I spent yesterday digging for some answers about the mysterious Democratic fundraiser and confessed grand thief Hsu and wound up with more questions.

In campaign finance reports, Hsu's companies are listed as: Next Components Ltd., Cool Planets Ltd., Because Men's Clothes, and Dilini Management. But none of the companies have online footprints or appear in fashion industry directories that I have searched. The only official recognition of any of these companies that I have found is Next Components, in the form of a filing for a certificate of corporation with the New York Department of State, Division of Corporations — but even that doesn't hold up to closer scrutiny. The filing was from May 6, 2005, and when I called the Division of Corporations, a representative there told me that the filing needed to be renewed every two years for a fee of $9, but Next Components never responded to the renewal notice.

 The filing lists 561 Seventh Ave., Suite 1301 as the address for Next Components, but I called Handro Properties, the management company that runs the building, and was told that not only have they never heard of Next Components, but "Suite 1301" doesn't even exist.

As I reported yesterday, it turns out that an address Hsu listed in his campaign finance filings—455 Fifth Ave.—is the site of the Mid-Manhattan Library. I had a friend of mine who is a real estate broker in New York look into yet another address he listed—160 Wooster St., Apt 3C. That apartment does exist and it's a luxury 2 bedroom that sold for $1.85 million in June of 2004. However, it was sold again for an undisclosed price on November 15, 2005, and FEC records show that Hsu made political donations from that address both before and after that date. So unless he sold the apartment to himself, it's another unusual piece to the rather bizarre puzzle that is Norman Hsu.

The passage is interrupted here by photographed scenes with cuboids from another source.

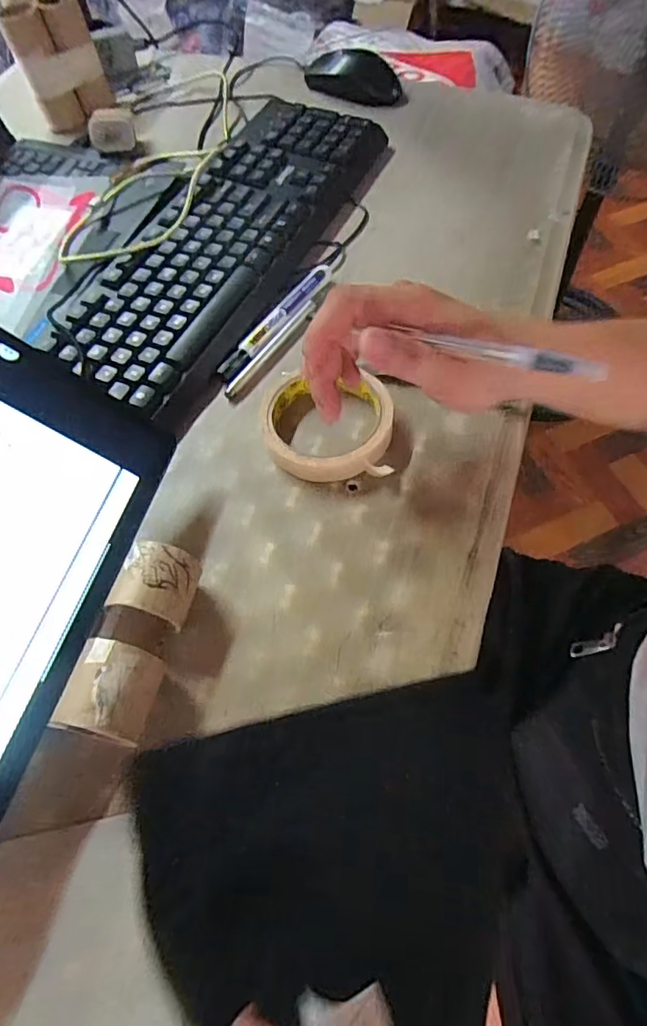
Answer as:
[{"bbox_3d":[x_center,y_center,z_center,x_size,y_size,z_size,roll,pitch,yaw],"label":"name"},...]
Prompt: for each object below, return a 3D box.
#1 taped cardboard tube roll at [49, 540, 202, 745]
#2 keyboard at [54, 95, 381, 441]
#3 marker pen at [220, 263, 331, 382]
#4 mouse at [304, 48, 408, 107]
[{"bbox_3d":[-0.102,0.069,0.296,0.045,0.043,0.101,8,61,9],"label":"taped cardboard tube roll"},{"bbox_3d":[-0.088,-0.250,0.486,0.157,0.030,0.391,22,64,16],"label":"keyboard"},{"bbox_3d":[-0.036,-0.161,0.448,0.016,0.010,0.145,30,66,20],"label":"marker pen"},{"bbox_3d":[0.037,-0.502,0.629,0.121,0.035,0.054,23,64,17],"label":"mouse"}]

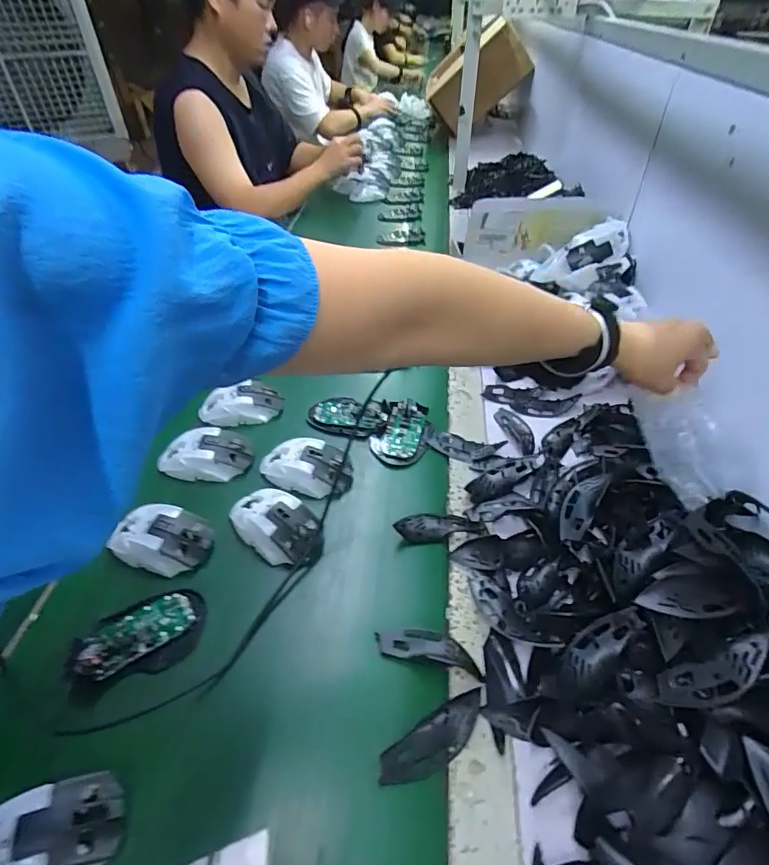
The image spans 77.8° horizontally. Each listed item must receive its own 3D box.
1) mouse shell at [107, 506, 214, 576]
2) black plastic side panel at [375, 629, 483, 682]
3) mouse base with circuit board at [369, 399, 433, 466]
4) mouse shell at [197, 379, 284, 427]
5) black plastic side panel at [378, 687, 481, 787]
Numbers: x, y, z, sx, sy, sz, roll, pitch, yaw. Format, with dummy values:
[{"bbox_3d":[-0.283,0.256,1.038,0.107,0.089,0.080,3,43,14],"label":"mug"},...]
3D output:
[{"bbox_3d":[-0.239,0.112,0.506,0.105,0.027,0.063,3,43,5],"label":"mouse shell"},{"bbox_3d":[0.041,0.198,0.436,0.095,0.015,0.031,10,44,12],"label":"black plastic side panel"},{"bbox_3d":[0.024,-0.004,0.647,0.071,0.023,0.106,12,49,13],"label":"mouse base with circuit board"},{"bbox_3d":[-0.202,-0.037,0.671,0.111,0.037,0.056,-18,49,-15],"label":"mouse shell"},{"bbox_3d":[0.040,0.247,0.384,0.096,0.015,0.033,-22,47,-21],"label":"black plastic side panel"}]

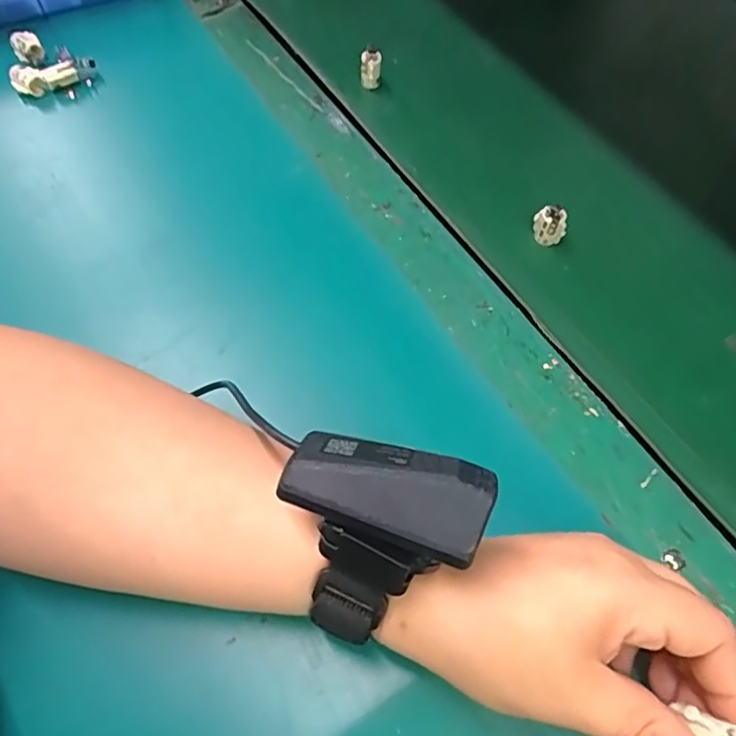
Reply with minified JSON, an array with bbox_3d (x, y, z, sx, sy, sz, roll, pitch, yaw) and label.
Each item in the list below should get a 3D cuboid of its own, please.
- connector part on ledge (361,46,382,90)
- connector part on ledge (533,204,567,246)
[{"bbox_3d":[0.002,-0.221,0.433,0.015,0.030,0.009,1,60,-2],"label":"connector part on ledge"},{"bbox_3d":[0.113,-0.089,0.363,0.017,0.022,0.014,4,60,-1],"label":"connector part on ledge"}]

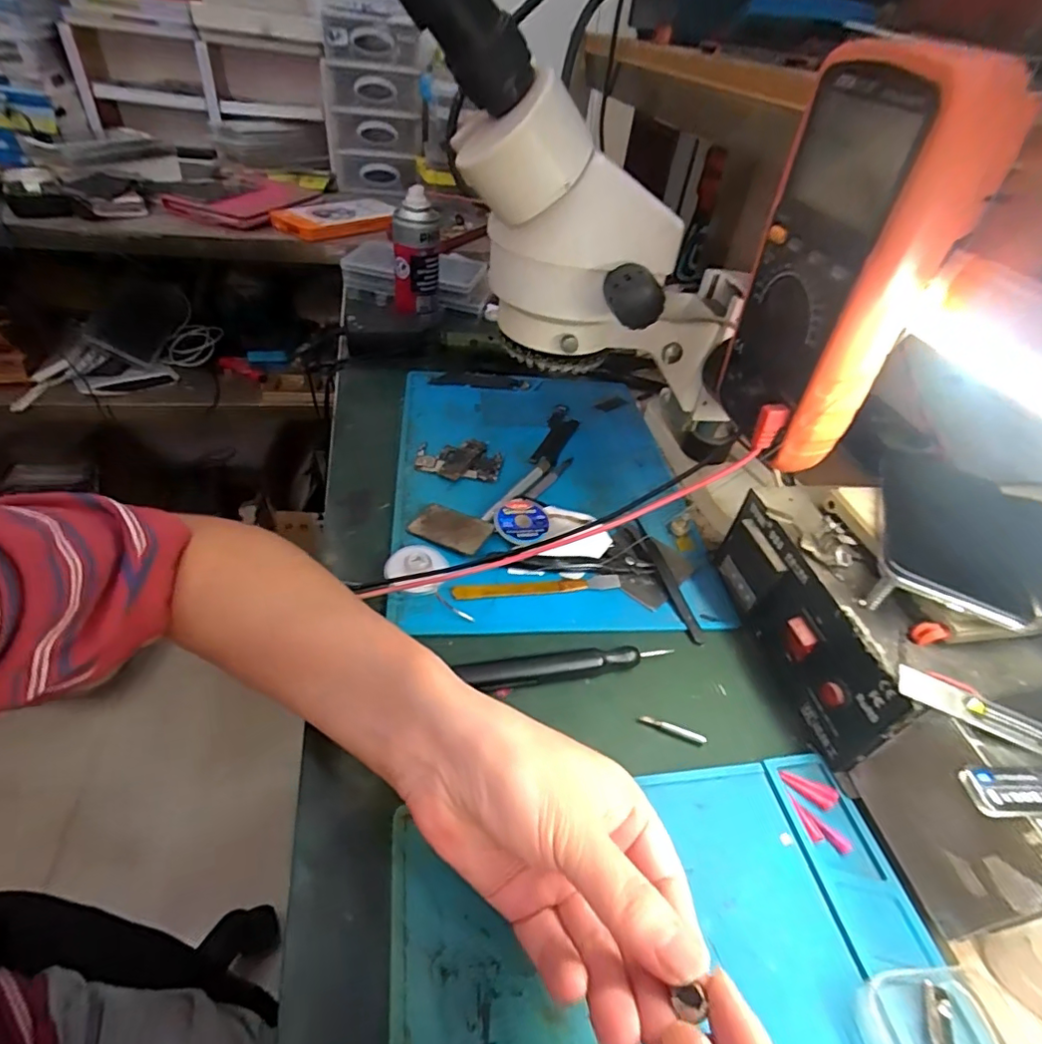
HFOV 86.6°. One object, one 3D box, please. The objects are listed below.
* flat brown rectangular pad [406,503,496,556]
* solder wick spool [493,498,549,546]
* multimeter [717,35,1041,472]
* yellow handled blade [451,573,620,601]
[{"bbox_3d":[-0.055,0.004,0.430,0.061,0.004,0.035,18,47,21],"label":"flat brown rectangular pad"},{"bbox_3d":[0.000,-0.001,0.438,0.041,0.005,0.042,5,58,-8],"label":"solder wick spool"},{"bbox_3d":[0.153,-0.117,0.271,0.059,0.166,0.084,6,42,-2],"label":"multimeter"},{"bbox_3d":[0.012,0.046,0.402,0.122,0.004,0.012,-2,43,-10],"label":"yellow handled blade"}]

UPDATE: Blogger Flip Pidot, who has done some excellent posts following the Hsu money trail, writes in that the 455 Fifth Ave. address could have been a data entry/transcription error, because in other filings Hsu lists a 445 Fifth Ave. address, which is a legitimate apartment building. That could be a plausible explanation for why one of his addresses turned out to be the Mid-Manhattan Library.